+++ TEXT PASSAGE +++
The US announced on Monday a major new military aid package of $1​​​​​​​ billion for Ukraine, including additional ammunition for long-range multiple-rocket systems being used by Kyiv to destroy critical Russian infrastructure in areas occupied by the Kremlin's forces.

The Pentagon did not specify how many rounds of the touted High Mobility Artillery Rocket Systems (HIMARS) are in the new package, but said 75,000 rounds of 155mm artillery ammunition are included in addition to 1,000 Javelin and hundreds of AT4 anti-armor systems.

The announcement marks the "largest single" drawdown from US military stocks for Ukraine since Russia began its war against its eastern neighbor in February, Colin Kahl, the under secretary of defense for policy, told reporters at the Pentagon.

"These are all critical capabilities to help Ukrainians repel the Russian offensive in the east, and also to address evolving developments in the south and elsewhere," he said amid speculation that Kyiv's forces are preparing to mount an offensive on southern regions currently held by Russia.
+++
EXERCISE SET:
• 1. Revise the part of the Ukraine aid article that begins with "The announcement marks" and ends with "held by Russia.", changing "repel" to "push back".
• 2. Write the next few sentences of the article on the US military aid package for Ukraine, following on from its last sentence.
The lines that come next are from a different source than the article.
+++ SUPPLIED MATERIAL +++
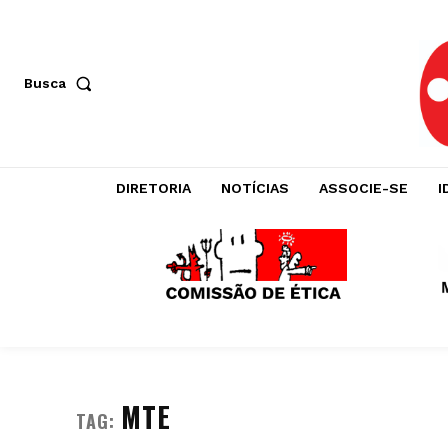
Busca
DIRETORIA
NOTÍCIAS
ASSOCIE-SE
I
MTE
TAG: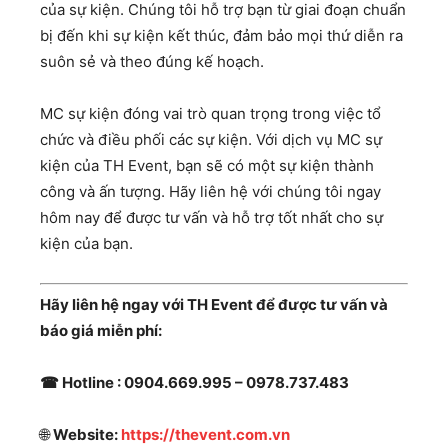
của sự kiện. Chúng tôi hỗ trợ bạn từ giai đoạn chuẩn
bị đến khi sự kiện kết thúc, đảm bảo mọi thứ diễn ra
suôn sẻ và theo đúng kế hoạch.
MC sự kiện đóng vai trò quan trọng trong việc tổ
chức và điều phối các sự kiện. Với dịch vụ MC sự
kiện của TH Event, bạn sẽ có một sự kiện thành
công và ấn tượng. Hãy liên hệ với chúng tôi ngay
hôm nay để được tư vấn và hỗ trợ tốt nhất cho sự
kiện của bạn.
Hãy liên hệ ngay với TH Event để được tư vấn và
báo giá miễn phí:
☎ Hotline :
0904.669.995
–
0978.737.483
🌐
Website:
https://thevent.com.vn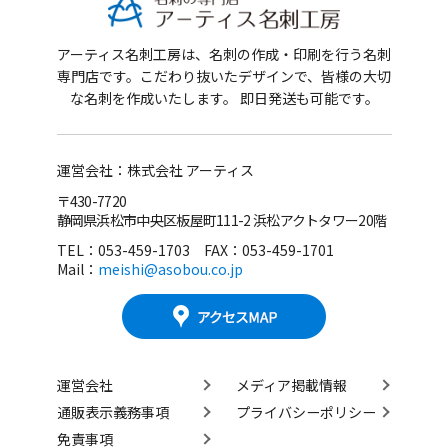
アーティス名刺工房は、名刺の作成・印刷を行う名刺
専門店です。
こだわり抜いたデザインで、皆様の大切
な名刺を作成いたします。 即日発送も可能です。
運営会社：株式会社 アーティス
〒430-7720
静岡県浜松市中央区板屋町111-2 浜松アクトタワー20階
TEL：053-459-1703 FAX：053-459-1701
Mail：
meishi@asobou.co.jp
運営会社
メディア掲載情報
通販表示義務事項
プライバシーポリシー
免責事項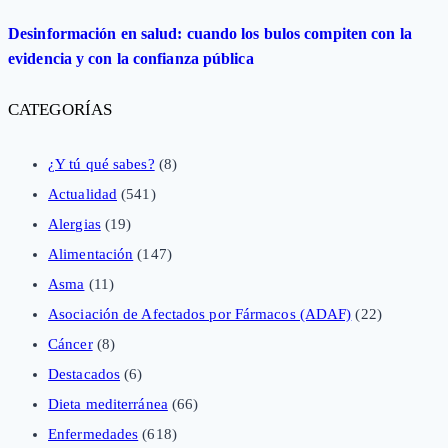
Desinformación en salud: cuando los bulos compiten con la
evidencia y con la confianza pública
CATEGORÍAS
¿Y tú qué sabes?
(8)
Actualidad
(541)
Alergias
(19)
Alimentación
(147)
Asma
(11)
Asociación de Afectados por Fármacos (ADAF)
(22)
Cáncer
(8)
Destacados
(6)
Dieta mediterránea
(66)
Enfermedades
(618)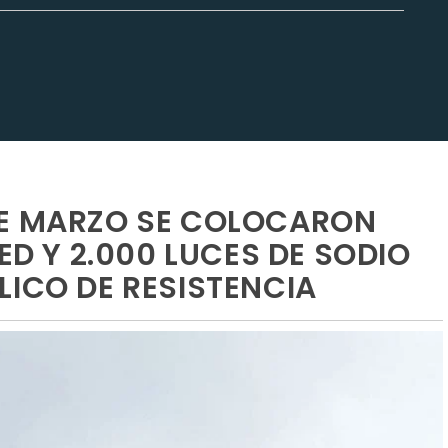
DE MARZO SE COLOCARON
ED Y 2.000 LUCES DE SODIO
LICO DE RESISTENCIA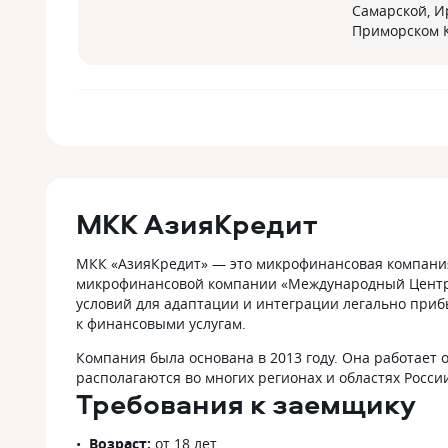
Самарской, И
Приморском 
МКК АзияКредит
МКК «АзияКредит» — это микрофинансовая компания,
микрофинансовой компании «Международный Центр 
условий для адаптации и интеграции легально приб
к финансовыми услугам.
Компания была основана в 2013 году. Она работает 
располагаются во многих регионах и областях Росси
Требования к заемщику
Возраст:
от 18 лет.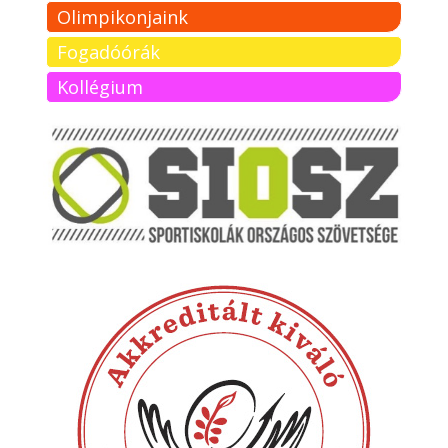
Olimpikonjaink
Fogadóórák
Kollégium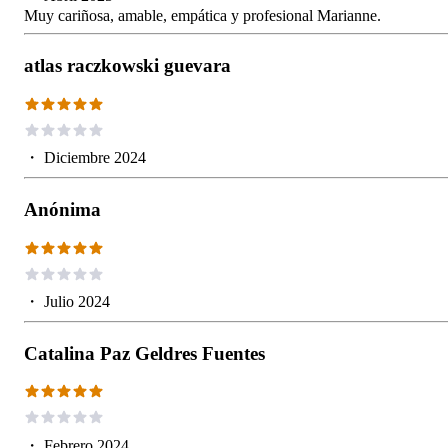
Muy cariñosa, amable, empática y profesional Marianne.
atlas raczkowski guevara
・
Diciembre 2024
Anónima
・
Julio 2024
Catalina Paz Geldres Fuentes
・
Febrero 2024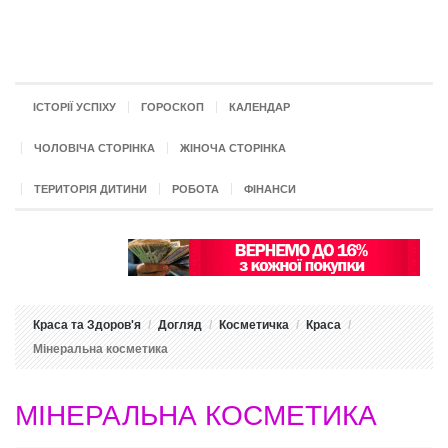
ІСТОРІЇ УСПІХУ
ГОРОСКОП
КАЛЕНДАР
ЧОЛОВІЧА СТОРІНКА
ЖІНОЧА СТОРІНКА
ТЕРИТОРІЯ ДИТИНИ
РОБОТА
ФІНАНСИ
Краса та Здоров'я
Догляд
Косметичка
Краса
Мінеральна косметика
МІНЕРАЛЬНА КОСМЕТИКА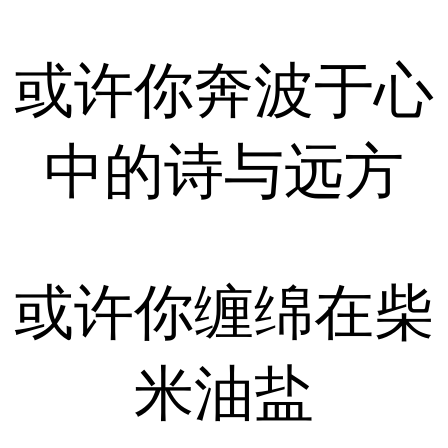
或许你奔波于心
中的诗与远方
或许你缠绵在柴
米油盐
+++
ANSWERS PROVIDED:
• 1.
The announcement marks the "largest single" drawdown from US military stocks for Ukraine since Russia began its war against its eastern neighbor in February, Colin Kahl, the under secretary of defense for policy, told reporters at the Pentagon.

"These are all critical capabilities to help Ukrainians push back the Russian offensive in the east, and also to address evolving developments in the south and elsewhere," he said amid speculation that Kyiv's forces are preparing to mount an offensive on southern regions currently held by Russia.

• 2.
The Biden administration has now provided $9.8 billion in military aid to Ukraine, including $9.1 billion since February, when Russia launched the war on its eastern neighbor.

 Strategic ambiguity

Kahl said the US is maintaining ambiguity on the number of HIMARS rockets that are being provided as it does not "want to tip off the Russians to every last detail" of the package. He noted that the rockets have had a "very profound" effect on the battlefield to date, and have "made it more difficult for the Russians to move forces around the battlefield," and "for them to resupply their forces."

In addition, the new US package includes an unspecified number of National Advanced Surface-to-Air Missile Systems, 50 armored ambulances, Claymore anti-personnel munitions, C-4 explosives, 20 120mm mortar systems, and 20,000 rounds of 120mm mortar ammunition.

In the less than six months since the war began, Russia has suffered between 70,000 and 80,000 casualties, according to Kahl. The figure includes troops who were killed and wounded during the conflict.

"That number might be a little lower, a little higher, but I think that's kind of in the ballpark, which is pretty remarkable considering that the Russians have achieved none of (President) Vladimir Putin's objectives," he said.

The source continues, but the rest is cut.